* [Quoted passage]
Hopefully the connection between a class and it’s variables / properties / methods is clear. A class can act like a “pseudo” namespace since a class can define other types as nested types. Note that this is just the hierarchical place where that type is defined. Just because a type is a nested type of a class doesn’t necessarily mean that the type types (the outer class and the nested type) are connected in any way. If the nested type is declared public it can be used from everywhere else and has no connection to the enclosing type. Though it would be a horrible design to nest a type inside another if they don’t belong to each other in some way. If in doubt, don’t nest classes.

struct

The struct actually is almost the same as a class. It can contain the same type of child elements, but it's actually a value type and not a reference type. This is a whole topic on its own and doesn't have any influence on this topic here about scope and declaration spaces.

interface

An interface type is a special type which is similar to a class but heavily restricted. An interface can only be derived from another interface. An interface can only define method signatures that a class or struct has to define if that class or struct implements this interface. It’s just a “method contract” which allows an abstraction of different objects and provide a common interface. An interface can only contain:

  • method signatures (no method body)
  • property signatures (no property method body)

So interfaces do not contain any executable code and do not contain any data, just method signatures.

delegate

Technically a delegate is just a special kind of class that is treated in a special way by the language runtime and the compiler. It represents the concept of a "method pointer". In a nutshell a delegate type is just a single method signature which got it's own type name. A delegate declaration doesn't have any body and therefore can't contain any child / sub elements.

When you create a variable of a delegate type, this variable can contain a “reference” to any method that has that signature that the delegate type expects.

enum

An enum type definition is essentially just an alias type name for an integral primitive type (byte / sbyte, short / ushort, int / uint or long / ulong). It is treated as a seperate type by the compiler but allows casting into it’s underlying type and vice versa. An enum declaration has a body which can contain constants. Those constants are the actual “things” which are “enumerated”. Those constants are actual concrete values of this enum type. An enum body can not contain any other elements beside those constants.

Method

A method declaration inside a class or struct generally consists of two things:
  • The method header / signature
  • followed by the method body

The only special cases are abstract methods which do not have a method body (like interfaces) as well as the get and set methods of a property which do not have a full method signature. In so called auto-properties the get and set method do not have a method body either as this is generated by the compiler (syntactic sugar).

Method header / signature

The method header consists of the method signature as well as some class related access modifier (public, private, protected, internal, ...). The signature of a method defines the name of a method and its parameter types. Usually the return type of a method is not considered to be part of the signature, though in many cases the return type also needs to match up.

Method body

The method body contains actual code statements that can be executed. Statements are things like calls to other methods, assignment, increment / decrement operations as well as the declaration of local variables. Note that inside a method you can’t define new types or additional methods with the exception of anonymous methods and lambda expressions which is again just syntactical sugar and actually creates a hidden class that will contain that method.


Final notes

Generally each pair of curly braces { } define a seperate scope. A nested scope generally knows everything that is defined in the outer scopes. However this is not true the other way round. The outer scope does not have general access to things defined in a nested scope.

* [Study material]
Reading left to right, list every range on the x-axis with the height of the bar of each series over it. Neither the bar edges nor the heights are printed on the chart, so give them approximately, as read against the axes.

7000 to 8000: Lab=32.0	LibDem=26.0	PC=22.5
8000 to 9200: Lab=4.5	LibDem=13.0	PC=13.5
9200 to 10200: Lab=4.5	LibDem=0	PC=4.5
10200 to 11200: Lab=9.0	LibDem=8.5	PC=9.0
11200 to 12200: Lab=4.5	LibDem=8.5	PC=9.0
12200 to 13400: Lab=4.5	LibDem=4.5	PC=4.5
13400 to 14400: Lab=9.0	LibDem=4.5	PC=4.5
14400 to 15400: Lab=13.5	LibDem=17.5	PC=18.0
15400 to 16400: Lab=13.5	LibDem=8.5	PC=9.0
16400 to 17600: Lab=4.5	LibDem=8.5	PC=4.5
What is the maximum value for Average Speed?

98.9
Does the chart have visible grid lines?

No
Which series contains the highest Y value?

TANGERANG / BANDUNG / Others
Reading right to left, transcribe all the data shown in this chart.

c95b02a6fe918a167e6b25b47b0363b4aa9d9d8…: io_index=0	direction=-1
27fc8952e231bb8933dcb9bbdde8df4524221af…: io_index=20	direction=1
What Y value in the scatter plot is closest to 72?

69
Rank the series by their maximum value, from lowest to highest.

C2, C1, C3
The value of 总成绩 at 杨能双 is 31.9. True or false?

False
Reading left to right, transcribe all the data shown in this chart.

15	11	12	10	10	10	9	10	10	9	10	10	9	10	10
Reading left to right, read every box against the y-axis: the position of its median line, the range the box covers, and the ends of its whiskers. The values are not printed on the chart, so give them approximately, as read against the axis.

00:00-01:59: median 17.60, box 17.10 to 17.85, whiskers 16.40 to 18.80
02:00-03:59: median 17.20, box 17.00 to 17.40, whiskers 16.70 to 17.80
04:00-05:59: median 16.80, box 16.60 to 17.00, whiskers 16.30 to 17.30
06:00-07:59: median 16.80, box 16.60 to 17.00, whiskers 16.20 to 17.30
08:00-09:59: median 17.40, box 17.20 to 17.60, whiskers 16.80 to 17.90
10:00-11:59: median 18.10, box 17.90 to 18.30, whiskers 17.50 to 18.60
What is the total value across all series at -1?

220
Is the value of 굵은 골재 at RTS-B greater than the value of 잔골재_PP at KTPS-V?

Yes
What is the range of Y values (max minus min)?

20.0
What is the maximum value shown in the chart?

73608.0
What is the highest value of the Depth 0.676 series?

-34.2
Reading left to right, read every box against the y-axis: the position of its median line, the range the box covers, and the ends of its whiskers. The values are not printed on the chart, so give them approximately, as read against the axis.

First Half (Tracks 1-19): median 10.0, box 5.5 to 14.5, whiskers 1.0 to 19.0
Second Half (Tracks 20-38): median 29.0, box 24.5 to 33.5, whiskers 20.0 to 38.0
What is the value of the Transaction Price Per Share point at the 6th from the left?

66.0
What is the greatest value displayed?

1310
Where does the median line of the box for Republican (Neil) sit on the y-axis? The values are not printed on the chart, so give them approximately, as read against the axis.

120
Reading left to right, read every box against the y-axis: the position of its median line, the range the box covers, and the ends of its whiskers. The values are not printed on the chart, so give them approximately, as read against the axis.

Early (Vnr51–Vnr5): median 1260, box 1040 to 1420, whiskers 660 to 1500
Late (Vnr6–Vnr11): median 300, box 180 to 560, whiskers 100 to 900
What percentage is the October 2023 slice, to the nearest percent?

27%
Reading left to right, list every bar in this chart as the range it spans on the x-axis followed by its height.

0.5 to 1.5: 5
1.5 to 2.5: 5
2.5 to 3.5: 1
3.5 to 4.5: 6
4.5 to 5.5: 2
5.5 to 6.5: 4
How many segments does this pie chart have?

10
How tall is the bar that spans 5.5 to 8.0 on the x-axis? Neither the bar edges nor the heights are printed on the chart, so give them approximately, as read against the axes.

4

* [Activity list]
[A] Repeat the passage from "The struct actually" to "just method signatures." in the text on scope and type declarations.
[B] In the text on scope and type declarations, what is the only thing an enum body can contain?

* [Problem solutions]
[A]
The struct actually is almost the same as a class. It can contain the same type of child elements, but it's actually a value type and not a reference type. This is a whole topic on its own and doesn't have any influence on this topic here about scope and declaration spaces.

interface

An interface type is a special type which is similar to a class but heavily restricted. An interface can only be derived from another interface. An interface can only define method signatures that a class or struct has to define if that class or struct implements this interface. It’s just a “method contract” which allows an abstraction of different objects and provide a common interface. An interface can only contain:

  • method signatures (no method body)
  • property signatures (no property method body)

So interfaces do not contain any executable code and do not contain any data, just method signatures.

[B] Constants.